* [RECORDS]
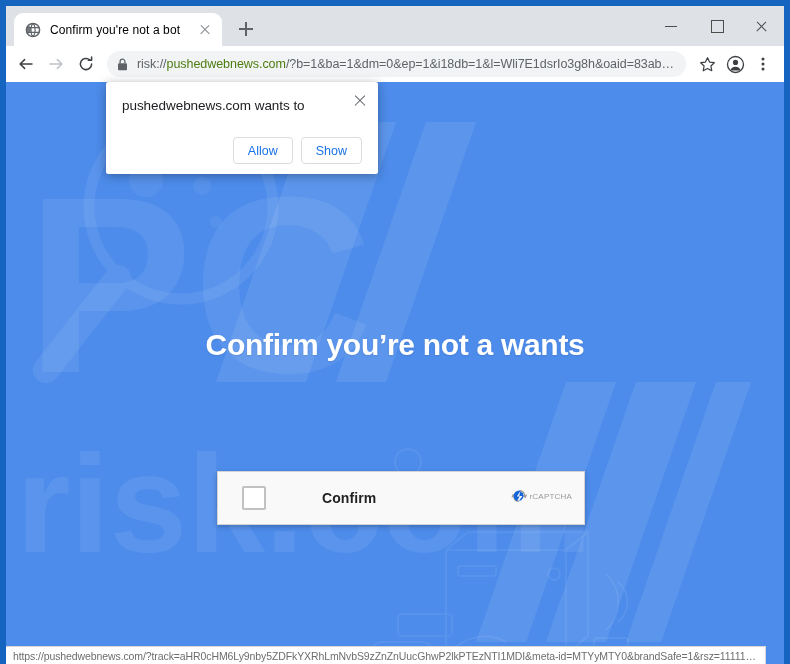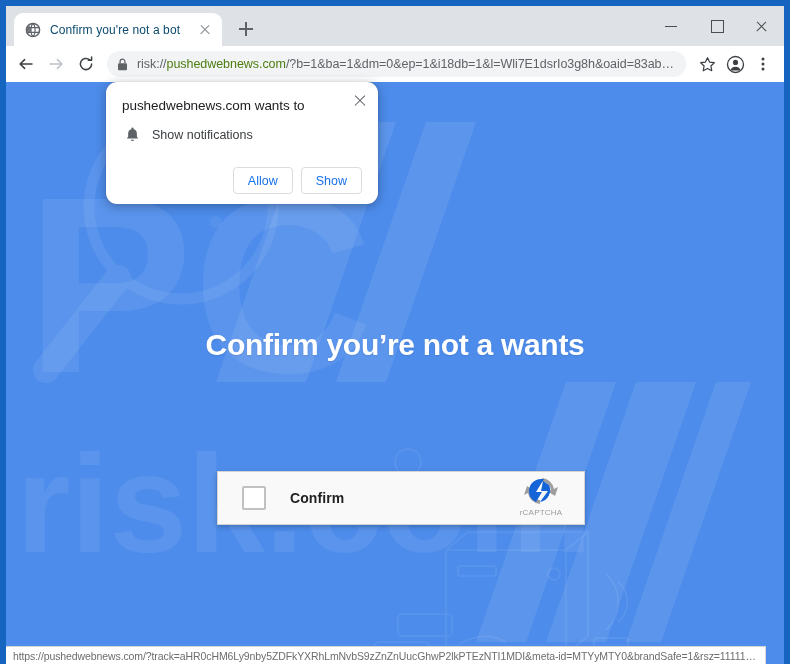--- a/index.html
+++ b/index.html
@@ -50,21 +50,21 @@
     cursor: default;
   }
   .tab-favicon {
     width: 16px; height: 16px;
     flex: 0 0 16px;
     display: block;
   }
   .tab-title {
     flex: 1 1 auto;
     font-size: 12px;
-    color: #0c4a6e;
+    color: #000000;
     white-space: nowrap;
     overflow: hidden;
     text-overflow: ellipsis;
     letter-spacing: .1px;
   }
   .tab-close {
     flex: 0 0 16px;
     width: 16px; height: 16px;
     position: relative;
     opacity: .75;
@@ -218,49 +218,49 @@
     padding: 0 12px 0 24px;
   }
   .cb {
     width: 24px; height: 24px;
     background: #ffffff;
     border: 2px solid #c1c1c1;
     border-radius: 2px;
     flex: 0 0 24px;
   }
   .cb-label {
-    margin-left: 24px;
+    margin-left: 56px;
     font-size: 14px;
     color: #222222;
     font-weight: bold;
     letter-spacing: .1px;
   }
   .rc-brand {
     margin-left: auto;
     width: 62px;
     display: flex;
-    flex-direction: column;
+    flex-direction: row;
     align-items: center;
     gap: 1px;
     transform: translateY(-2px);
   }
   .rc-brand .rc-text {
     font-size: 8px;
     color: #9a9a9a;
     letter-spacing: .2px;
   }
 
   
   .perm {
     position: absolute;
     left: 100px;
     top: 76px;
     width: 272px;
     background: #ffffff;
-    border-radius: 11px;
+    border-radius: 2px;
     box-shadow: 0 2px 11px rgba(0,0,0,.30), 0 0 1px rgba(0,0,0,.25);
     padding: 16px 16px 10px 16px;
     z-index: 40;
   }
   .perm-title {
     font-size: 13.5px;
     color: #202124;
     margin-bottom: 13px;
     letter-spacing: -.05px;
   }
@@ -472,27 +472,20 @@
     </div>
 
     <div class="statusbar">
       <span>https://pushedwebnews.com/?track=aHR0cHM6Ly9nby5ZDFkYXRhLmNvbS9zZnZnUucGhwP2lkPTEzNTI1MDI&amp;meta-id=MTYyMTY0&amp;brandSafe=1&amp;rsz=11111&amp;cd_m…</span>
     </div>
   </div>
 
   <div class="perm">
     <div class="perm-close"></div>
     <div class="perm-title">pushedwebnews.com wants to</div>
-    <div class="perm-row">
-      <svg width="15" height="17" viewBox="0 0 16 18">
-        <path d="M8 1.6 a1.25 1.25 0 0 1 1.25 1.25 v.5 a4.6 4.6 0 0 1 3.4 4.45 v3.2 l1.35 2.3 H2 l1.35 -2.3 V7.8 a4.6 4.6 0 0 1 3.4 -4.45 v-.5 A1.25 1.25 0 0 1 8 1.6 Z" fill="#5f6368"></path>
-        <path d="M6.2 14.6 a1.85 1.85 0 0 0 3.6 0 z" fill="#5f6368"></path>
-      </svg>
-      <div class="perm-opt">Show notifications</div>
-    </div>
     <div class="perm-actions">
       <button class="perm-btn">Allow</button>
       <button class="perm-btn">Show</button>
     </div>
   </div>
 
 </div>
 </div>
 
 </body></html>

* [WHAT YOU NEED TO DO] Look for the string "margin" in the data above and return every line that has it.

* [RESULT FOR THIS TASK]
-    margin-left: 24px;
+    margin-left: 56px;
     margin-left: auto;
     margin-bottom: 13px;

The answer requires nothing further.